WHAT THIS TASK INVOLVES: Lay out every one of the items below as a numbered list, dropping any blank lines.

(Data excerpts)
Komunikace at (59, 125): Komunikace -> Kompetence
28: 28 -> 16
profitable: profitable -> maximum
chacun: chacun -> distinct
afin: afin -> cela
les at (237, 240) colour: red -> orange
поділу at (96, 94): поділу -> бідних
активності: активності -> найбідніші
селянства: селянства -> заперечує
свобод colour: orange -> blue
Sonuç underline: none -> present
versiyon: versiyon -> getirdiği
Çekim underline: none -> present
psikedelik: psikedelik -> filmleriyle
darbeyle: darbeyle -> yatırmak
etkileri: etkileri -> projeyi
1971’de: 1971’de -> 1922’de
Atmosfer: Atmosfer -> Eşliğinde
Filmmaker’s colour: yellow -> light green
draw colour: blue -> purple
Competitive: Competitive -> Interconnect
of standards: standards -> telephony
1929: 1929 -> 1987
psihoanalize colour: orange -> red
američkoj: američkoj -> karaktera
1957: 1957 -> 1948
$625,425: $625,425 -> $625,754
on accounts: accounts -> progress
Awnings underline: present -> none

TASK SOLUTION:
1. Komunikace at (59, 125): Komunikace -> Kompetence
2. 28: 28 -> 16
3. profitable: profitable -> maximum
4. chacun: chacun -> distinct
5. afin: afin -> cela
6. les at (237, 240) colour: red -> orange
7. поділу at (96, 94): поділу -> бідних
8. активності: активності -> найбідніші
9. селянства: селянства -> заперечує
10. свобод colour: orange -> blue
11. Sonuç underline: none -> present
12. versiyon: versiyon -> getirdiği
13. Çekim underline: none -> present
14. psikedelik: psikedelik -> filmleriyle
15. darbeyle: darbeyle -> yatırmak
16. etkileri: etkileri -> projeyi
17. 1971’de: 1971’de -> 1922’de
18. Atmosfer: Atmosfer -> Eşliğinde
19. Filmmaker’s colour: yellow -> light green
20. draw colour: blue -> purple
21. Competitive: Competitive -> Interconnect
22. of standards: standards -> telephony
23. 1929: 1929 -> 1987
24. psihoanalize colour: orange -> red
25. američkoj: američkoj -> karaktera
26. 1957: 1957 -> 1948
27. $625,425: $625,425 -> $625,754
28. on accounts: accounts -> progress
29. Awnings underline: present -> none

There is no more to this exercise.